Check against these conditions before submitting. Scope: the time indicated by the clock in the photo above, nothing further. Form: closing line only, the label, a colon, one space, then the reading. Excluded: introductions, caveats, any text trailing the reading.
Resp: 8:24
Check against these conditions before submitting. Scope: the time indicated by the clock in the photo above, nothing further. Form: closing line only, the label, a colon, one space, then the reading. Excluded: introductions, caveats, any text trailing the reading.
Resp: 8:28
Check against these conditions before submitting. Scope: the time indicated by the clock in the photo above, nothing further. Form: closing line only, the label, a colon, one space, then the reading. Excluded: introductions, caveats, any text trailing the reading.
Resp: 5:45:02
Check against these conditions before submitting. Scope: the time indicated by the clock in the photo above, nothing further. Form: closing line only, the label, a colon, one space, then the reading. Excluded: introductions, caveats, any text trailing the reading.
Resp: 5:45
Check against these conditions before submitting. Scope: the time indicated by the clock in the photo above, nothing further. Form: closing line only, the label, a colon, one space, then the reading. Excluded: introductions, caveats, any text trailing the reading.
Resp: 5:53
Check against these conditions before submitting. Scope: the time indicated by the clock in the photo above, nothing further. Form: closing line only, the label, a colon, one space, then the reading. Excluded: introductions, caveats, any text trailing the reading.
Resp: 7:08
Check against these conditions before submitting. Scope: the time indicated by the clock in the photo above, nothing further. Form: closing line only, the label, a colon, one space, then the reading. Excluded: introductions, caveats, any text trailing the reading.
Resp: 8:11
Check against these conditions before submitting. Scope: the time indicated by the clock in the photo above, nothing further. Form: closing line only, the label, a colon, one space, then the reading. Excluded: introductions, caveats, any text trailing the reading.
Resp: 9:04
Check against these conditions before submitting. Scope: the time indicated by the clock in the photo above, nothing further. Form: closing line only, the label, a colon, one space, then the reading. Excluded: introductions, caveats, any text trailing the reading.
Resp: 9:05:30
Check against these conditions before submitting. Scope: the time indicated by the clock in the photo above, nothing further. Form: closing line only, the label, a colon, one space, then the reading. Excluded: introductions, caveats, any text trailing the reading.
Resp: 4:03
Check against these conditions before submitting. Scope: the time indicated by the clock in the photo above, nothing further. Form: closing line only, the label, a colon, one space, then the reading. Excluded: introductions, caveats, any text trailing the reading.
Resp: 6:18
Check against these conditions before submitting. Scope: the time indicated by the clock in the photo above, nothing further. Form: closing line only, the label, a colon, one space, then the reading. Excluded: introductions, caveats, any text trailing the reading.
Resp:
════
● **EXERCISE REQUIREMENTS**: Can you update the records above by replacing "Resp" with "Answer" wherever it appears and keeping everything else the same?

● **OUTPUT OF THE EXERCISE**:
Check against these conditions before submitting. Scope: the time indicated by the clock in the photo above, nothing further. Form: closing line only, the label, a colon, one space, then the reading. Excluded: introductions, caveats, any text trailing the reading.
Answer: 8:24
Check against these conditions before submitting. Scope: the time indicated by the clock in the photo above, nothing further. Form: closing line only, the label, a colon, one space, then the reading. Excluded: introductions, caveats, any text trailing the reading.
Answer: 8:28
Check against these conditions before submitting. Scope: the time indicated by the clock in the photo above, nothing further. Form: closing line only, the label, a colon, one space, then the reading. Excluded: introductions, caveats, any text trailing the reading.
Answer: 5:45:02
Check against these conditions before submitting. Scope: the time indicated by the clock in the photo above, nothing further. Form: closing line only, the label, a colon, one space, then the reading. Excluded: introductions, caveats, any text trailing the reading.
Answer: 5:45
Check against these conditions before submitting. Scope: the time indicated by the clock in the photo above, nothing further. Form: closing line only, the label, a colon, one space, then the reading. Excluded: introductions, caveats, any text trailing the reading.
Answer: 5:53
Check against these conditions before submitting. Scope: the time indicated by the clock in the photo above, nothing further. Form: closing line only, the label, a colon, one space, then the reading. Excluded: introductions, caveats, any text trailing the reading.
Answer: 7:08
Check against these conditions before submitting. Scope: the time indicated by the clock in the photo above, nothing further. Form: closing line only, the label, a colon, one space, then the reading. Excluded: introductions, caveats, any text trailing the reading.
Answer: 8:11
Check against these conditions before submitting. Scope: the time indicated by the clock in the photo above, nothing further. Form: closing line only, the label, a colon, one space, then the reading. Excluded: introductions, caveats, any text trailing the reading.
Answer: 9:04
Check against these conditions before submitting. Scope: the time indicated by the clock in the photo above, nothing further. Form: closing line only, the label, a colon, one space, then the reading. Excluded: introductions, caveats, any text trailing the reading.
Answer: 9:05:30
Check against these conditions before submitting. Scope: the time indicated by the clock in the photo above, nothing further. Form: closing line only, the label, a colon, one space, then the reading. Excluded: introductions, caveats, any text trailing the reading.
Answer: 4:03
Check against these conditions before submitting. Scope: the time indicated by the clock in the photo above, nothing further. Form: closing line only, the label, a colon, one space, then the reading. Excluded: introductions, caveats, any text trailing the reading.
Answer: 6:18
Check against these conditions before submitting. Scope: the time indicated by the clock in the photo above, nothing further. Form: closing line only, the label, a colon, one space, then the reading. Excluded: introductions, caveats, any text trailing the reading.
Answer:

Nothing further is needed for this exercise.